Le juge en chef Isaac: Je souscris aux motifs ci-dessus.

1 L'allocution faite le 15 août 1791 par lord Dorchester (gouverneur du Bas-Canada) aux chefs et guerriers, délégués par les nations indiennes confédérées des Outaouais, des Chippewas, des Potawatamies, des Hurons, des Shawaneses, des Delawares, des Turturs et des Six Nations; la rencontre du 28 août 1795 à Fort Erie, où la Couronne britannique était représentée par le lieutenant-gouverneur John Graves Simcoe du Haut-Canada, et les Six Nations, par Joseph Brant; la rencontre en août 1796 à Chenail Écarté, près du lac St. Claire, entre le surintendant général adjoint des Affaires indiennes et les chefs des Chippewas et des Outaouais; la rencontre du 24 avril 1815 à Burlington Heights entre le surintendant général adjoint des Affaires indiennes et divers chefs et guerriers, y compris un chef huron et un chef de guerre onondaga du territoire de la rivière Grand; et enfin la rencontre d'août-septembre 1815 à Niagara, où le surintendant général adjoint réitéra aux Premières nations ce qu'il avait dit à la rencontre de Burlington Heights en avril de la même année.

2 Voir par exemple Watt c. Liebelt et Canada (Ministre de la Citoyenneté et de l'Immigration) (1994), 82 F.T.R. 57 (C.F. 1re inst.), en appel devant la Cour, affaire dans laquelle un citoyen américain, membre de la tribu d'Arrow Lake, revendique, au titre de son droit ancestral de libre circulation, celui de demeurer au Canada. Voir aussi, par analogie, l'analyse de la portée et de la nature des droits de libre circulation garantis par la Charte dans l'ouvrage de G.-A. Beaudoin et E. Mendes, Charte canadienne des droits et libertés, 3e éd., Wilson & Lafleur Ltée, Montréal, 1996, aux p. 389-413; H. Brun et G. Tremblay, Droit constitutionnel, 3e éd., Les Éditions Yvon Blais, Cowansville, 1997, aux p. 174-185.

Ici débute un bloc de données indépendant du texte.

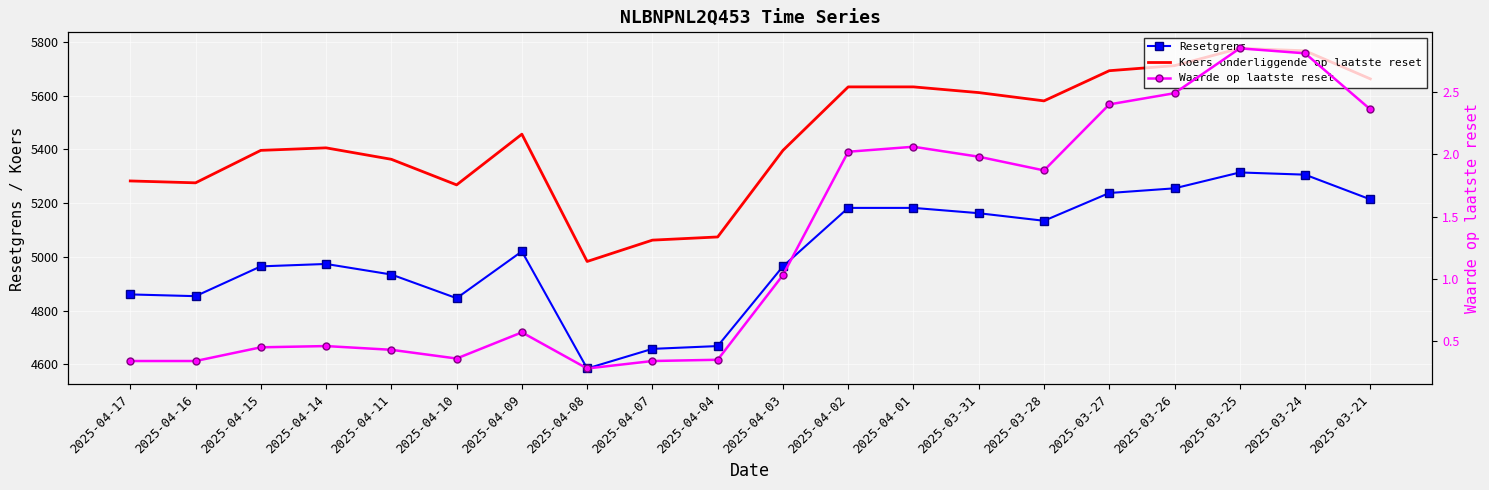

Which category has the highest value in the Resetgrens series?

2025-03-25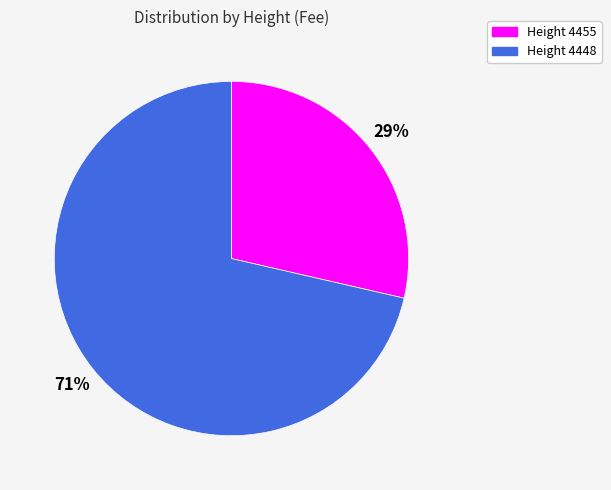

What is the smallest slice in the pie chart?

Height 4455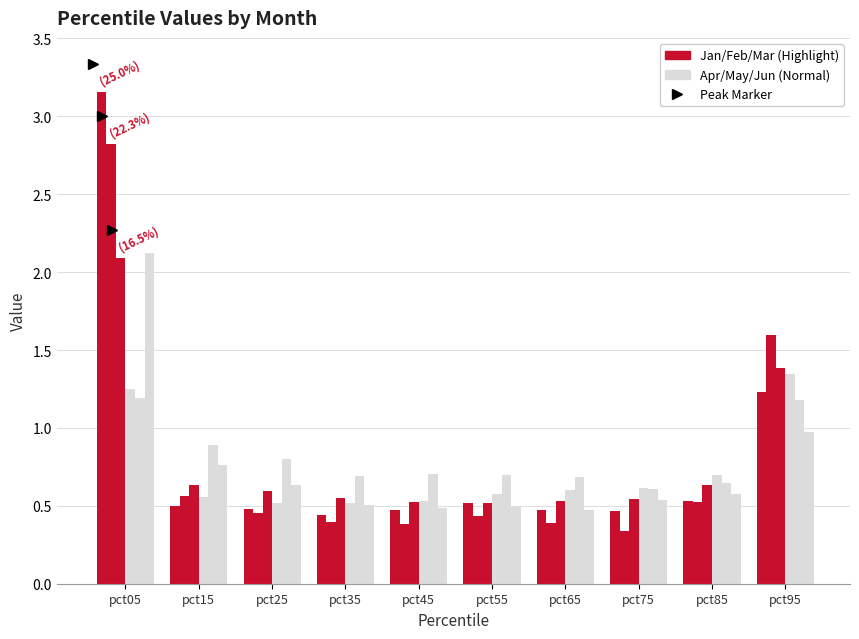

Is it true that May equals 0.9 at pct15?

True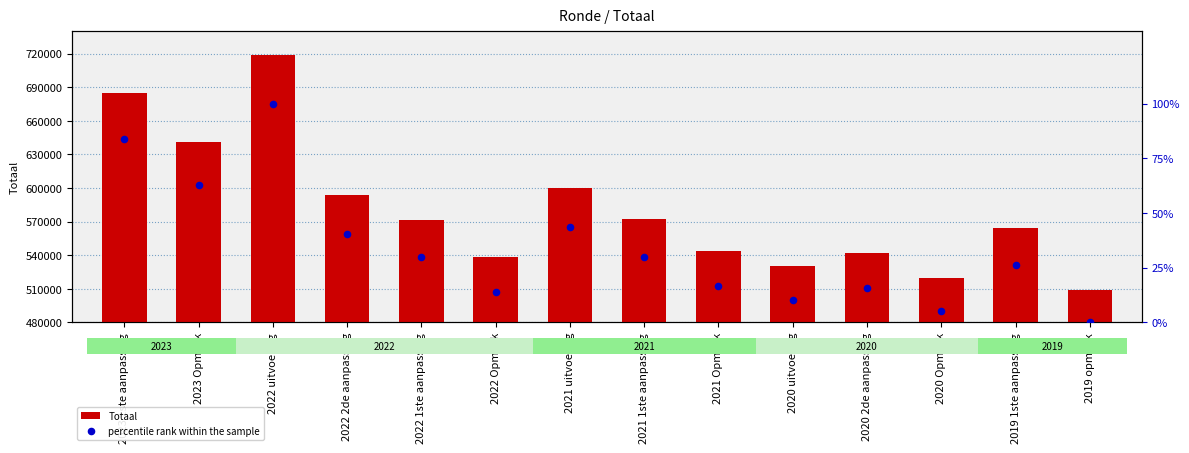

Which series has the largest Y range (max minus min)?

Totaal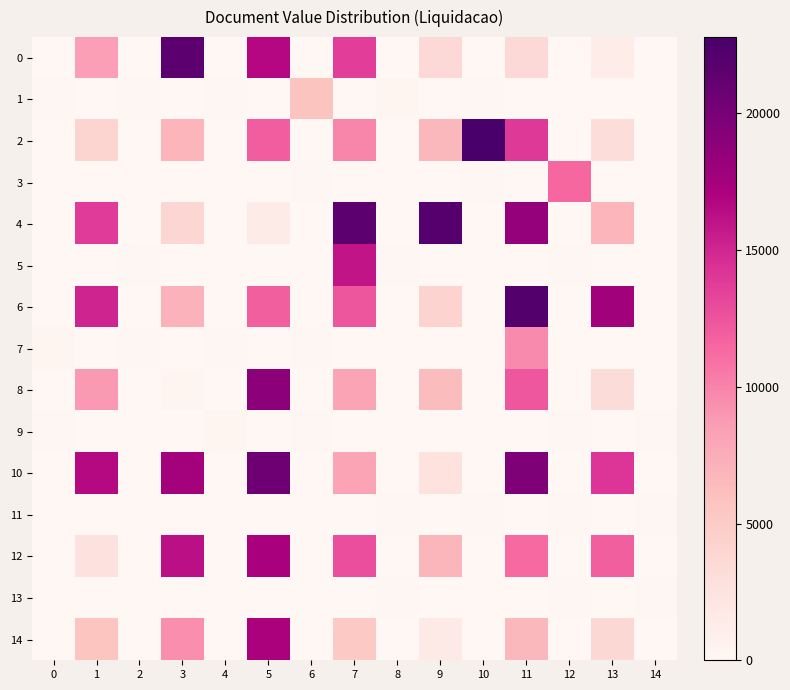

Rank the series by their maximum value, from highest to lowest.

2, 6, 4, 0, 10, 8, 12, 14, 5, 3, 7, 1, 9, 13, 11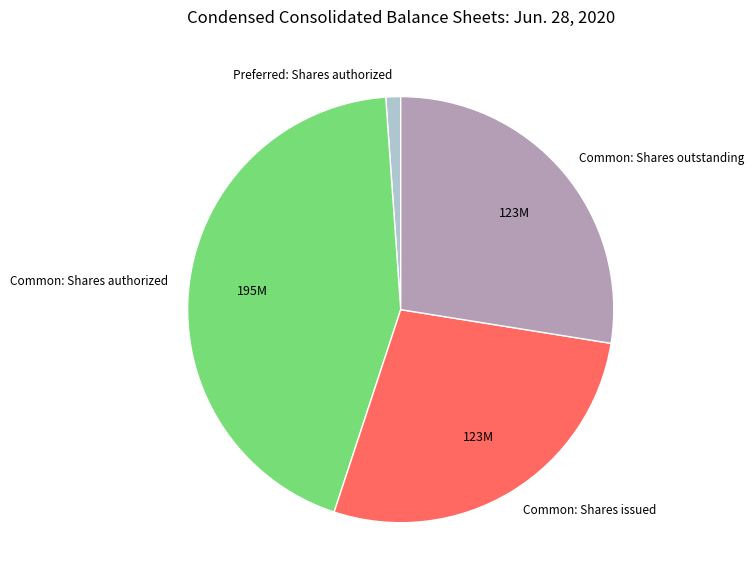

Which slice is the smallest?

Preferred: Shares authorized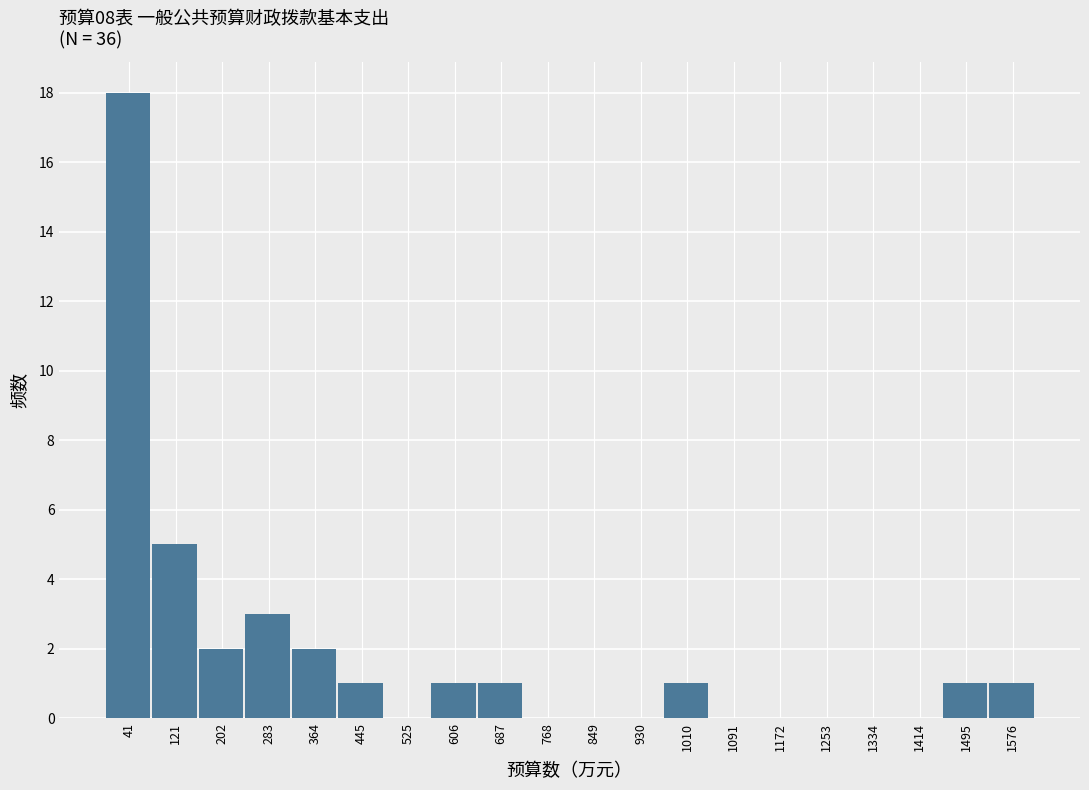

How tall is the bar that spans 240 to 320 on the x-axis? Neither the bar edges nor the heights are printed on the chart, so give them approximately, as read against the axes.

3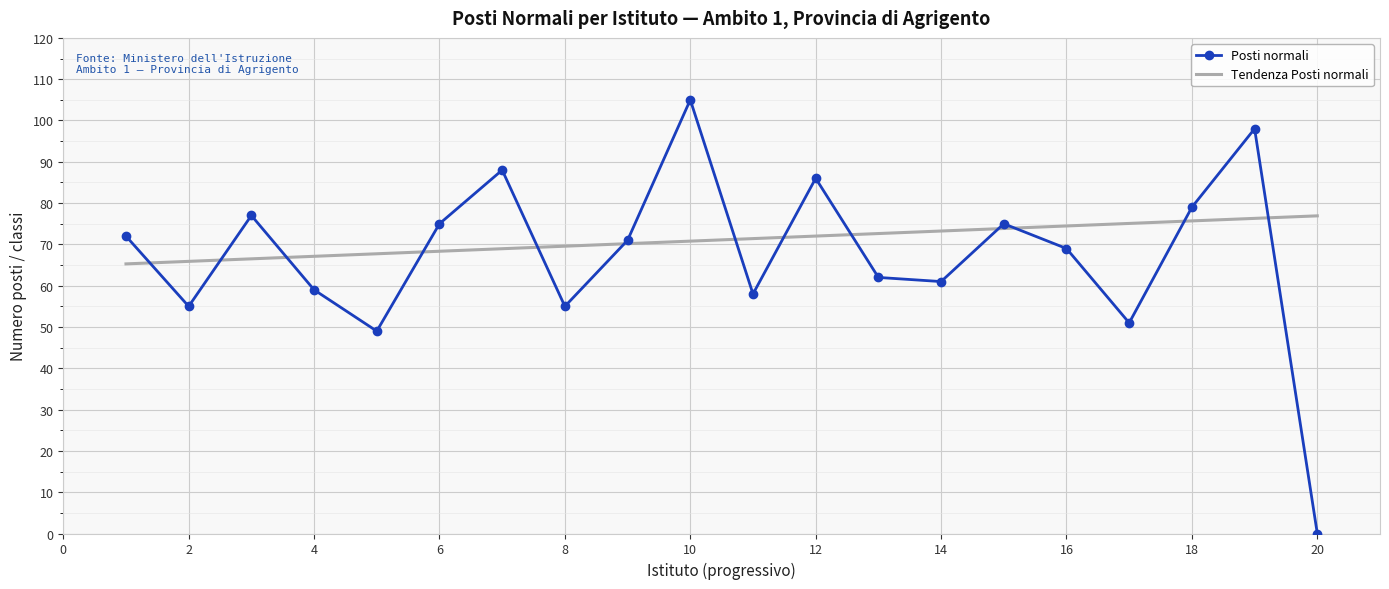

Which series has the largest total across all categories?

Tendenza Posti normali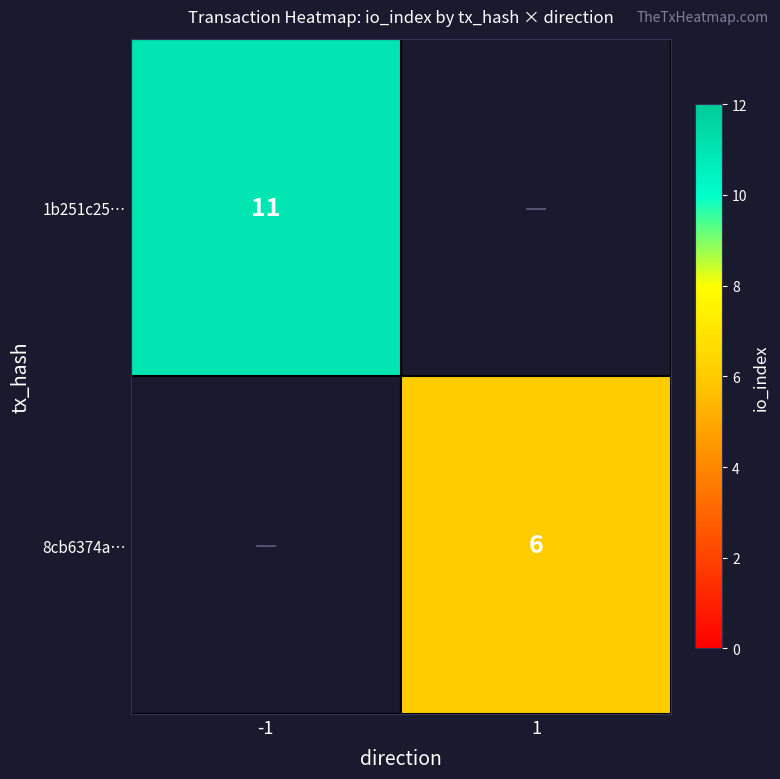

The 1b251c25… series shows 11 at -1. True or false?

True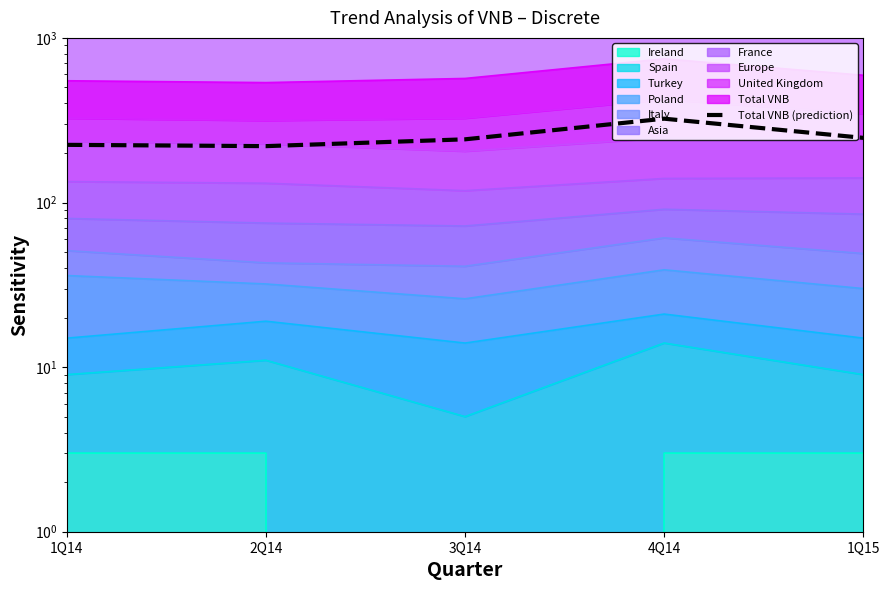

How many lines are shown in the chart?

1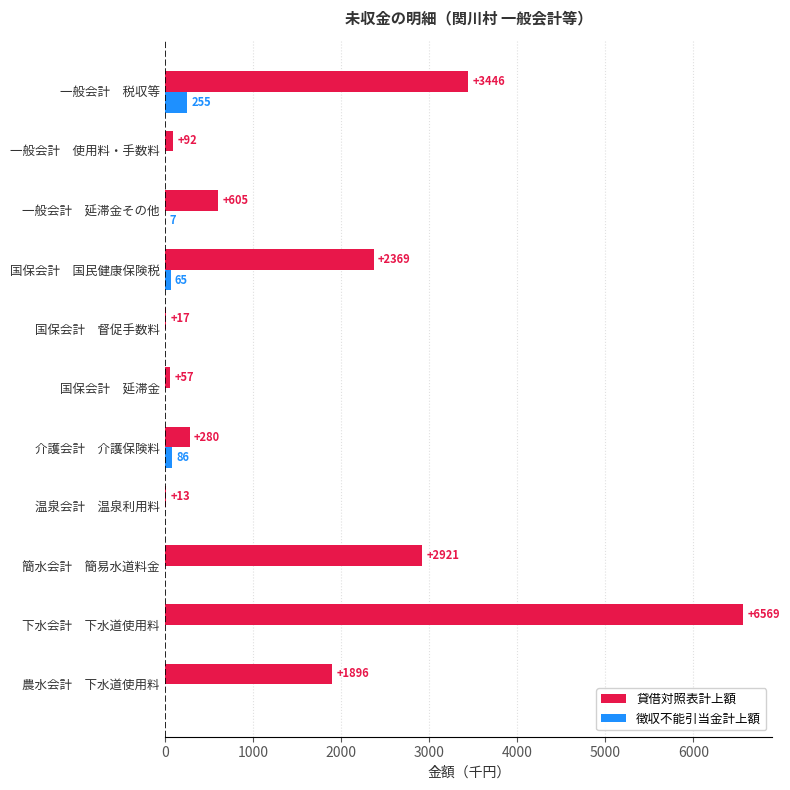

At which label does 貸借対照表計上額 reach its peak?

下水会計　下水道使用料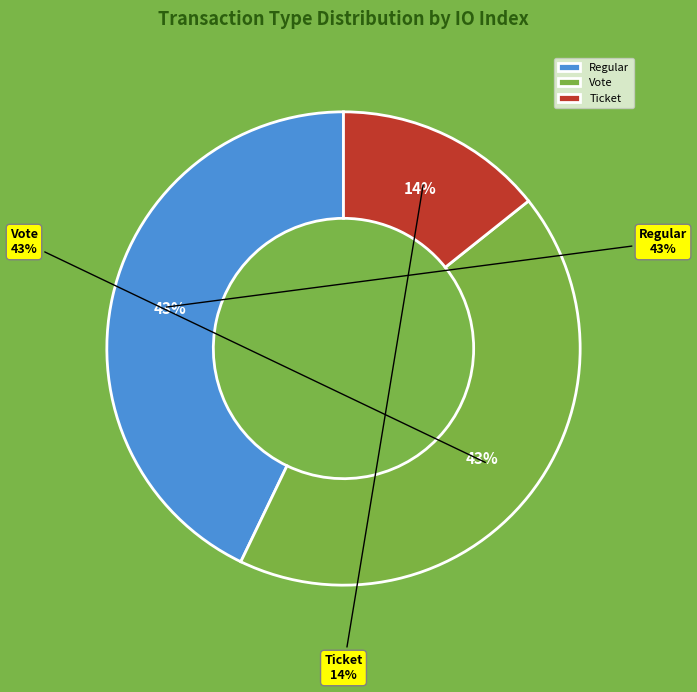

To the nearest percent, what is the difference between the largest and smallest slice percentages?

29%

3 Nishimura Ekiu v. United States, 142 U.S. 651 (1892), à la p. 659. Voir aussi Attorney-General for Canada v. Cain, [1906] A.C. 542 (P.C.), en p. 546, motifs prononcés par lord Atkinson; R. c. Jacques, [1996] 3 R.C.S. 312.

4 Traité d'amitié, de commerce et de navigation, 12 Bevans 13 (1794) [Traité Jay (1794)].

5 Voir l'art. 32(6) [mod. par L.C. 1992, ch. 28, art. 5] de la Loi sur les douanes de 1985.